YOUR TASK: Go through the listing beneath and show each line containing the string "Strategic".

SUPPLIED DATA:

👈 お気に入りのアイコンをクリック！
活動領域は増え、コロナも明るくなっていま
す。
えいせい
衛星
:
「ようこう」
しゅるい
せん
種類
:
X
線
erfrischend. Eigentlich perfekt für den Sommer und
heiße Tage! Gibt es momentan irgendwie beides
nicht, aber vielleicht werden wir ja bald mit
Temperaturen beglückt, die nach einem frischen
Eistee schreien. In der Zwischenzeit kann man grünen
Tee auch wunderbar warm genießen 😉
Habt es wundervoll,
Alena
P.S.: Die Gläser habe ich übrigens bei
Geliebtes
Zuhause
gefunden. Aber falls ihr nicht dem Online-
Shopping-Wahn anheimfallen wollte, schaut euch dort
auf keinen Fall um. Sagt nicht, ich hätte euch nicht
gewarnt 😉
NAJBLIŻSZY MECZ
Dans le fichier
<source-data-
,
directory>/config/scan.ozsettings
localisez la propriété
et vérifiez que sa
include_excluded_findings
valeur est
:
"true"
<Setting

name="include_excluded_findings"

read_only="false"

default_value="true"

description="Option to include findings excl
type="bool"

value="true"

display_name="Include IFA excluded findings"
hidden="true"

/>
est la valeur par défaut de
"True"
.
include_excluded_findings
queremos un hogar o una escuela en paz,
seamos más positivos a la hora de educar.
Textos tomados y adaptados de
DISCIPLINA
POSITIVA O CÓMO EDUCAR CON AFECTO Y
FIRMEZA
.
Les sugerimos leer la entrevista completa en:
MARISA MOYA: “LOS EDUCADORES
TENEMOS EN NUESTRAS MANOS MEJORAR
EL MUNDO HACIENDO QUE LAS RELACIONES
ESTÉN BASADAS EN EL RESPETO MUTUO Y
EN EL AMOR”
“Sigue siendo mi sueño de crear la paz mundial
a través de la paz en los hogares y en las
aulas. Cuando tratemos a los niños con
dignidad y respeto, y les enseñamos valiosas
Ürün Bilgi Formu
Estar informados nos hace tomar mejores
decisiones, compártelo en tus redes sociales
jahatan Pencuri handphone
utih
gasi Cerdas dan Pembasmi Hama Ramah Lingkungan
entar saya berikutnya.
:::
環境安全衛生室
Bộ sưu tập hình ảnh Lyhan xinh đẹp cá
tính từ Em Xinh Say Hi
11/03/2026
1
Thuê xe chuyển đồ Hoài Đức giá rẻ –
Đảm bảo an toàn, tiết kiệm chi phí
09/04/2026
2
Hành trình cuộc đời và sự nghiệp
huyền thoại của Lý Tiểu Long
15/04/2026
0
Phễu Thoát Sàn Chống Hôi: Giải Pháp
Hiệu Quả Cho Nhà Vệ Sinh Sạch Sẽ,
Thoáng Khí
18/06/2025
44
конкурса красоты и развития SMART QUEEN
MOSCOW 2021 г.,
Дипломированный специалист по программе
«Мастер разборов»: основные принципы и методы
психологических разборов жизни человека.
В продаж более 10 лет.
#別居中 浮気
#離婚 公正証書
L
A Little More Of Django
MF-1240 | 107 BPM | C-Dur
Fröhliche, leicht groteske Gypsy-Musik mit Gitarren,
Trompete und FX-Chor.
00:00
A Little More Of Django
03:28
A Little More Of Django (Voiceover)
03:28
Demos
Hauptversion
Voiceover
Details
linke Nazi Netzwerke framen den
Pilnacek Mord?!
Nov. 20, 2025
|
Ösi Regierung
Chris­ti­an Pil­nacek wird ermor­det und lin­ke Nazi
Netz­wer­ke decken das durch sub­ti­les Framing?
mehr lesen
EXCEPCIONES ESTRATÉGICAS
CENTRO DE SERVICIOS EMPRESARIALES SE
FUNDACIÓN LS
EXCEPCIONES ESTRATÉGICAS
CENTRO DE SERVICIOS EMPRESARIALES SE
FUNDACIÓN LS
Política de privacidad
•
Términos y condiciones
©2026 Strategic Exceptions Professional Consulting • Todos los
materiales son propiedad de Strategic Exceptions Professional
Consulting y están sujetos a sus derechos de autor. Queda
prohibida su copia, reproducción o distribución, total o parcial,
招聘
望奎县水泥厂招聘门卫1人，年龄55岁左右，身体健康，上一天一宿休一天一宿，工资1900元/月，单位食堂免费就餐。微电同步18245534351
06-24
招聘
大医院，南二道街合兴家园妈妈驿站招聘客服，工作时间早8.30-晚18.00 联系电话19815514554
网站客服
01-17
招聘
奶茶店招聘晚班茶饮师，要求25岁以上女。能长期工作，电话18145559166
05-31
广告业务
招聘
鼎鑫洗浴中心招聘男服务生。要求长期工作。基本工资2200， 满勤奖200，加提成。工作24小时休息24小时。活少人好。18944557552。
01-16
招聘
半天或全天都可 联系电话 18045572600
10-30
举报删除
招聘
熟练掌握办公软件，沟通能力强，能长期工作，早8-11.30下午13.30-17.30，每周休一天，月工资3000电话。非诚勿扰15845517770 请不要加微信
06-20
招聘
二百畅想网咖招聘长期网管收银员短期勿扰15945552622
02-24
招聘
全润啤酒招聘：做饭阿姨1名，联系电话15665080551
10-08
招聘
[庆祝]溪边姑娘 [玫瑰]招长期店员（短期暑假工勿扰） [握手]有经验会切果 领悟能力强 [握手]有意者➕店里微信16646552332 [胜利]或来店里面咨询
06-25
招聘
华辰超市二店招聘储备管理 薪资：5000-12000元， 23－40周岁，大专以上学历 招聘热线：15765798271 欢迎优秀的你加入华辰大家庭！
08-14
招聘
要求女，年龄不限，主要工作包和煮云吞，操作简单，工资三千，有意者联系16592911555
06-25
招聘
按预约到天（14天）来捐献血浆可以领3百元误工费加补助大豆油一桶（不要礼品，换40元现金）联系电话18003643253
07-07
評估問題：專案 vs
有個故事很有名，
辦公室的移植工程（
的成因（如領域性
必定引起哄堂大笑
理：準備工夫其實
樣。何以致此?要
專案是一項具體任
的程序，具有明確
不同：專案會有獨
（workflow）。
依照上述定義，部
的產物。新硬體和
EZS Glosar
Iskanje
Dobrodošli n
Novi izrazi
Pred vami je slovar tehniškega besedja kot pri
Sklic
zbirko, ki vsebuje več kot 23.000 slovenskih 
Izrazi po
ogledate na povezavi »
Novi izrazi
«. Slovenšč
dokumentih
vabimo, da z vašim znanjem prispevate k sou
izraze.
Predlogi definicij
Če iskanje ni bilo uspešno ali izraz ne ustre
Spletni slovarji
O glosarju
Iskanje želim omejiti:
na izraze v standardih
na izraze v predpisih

OUTPUT FOR THIS EXERCISE:
©2026 Strategic Exceptions Professional Consulting • Todos los
materiales son propiedad de Strategic Exceptions Professional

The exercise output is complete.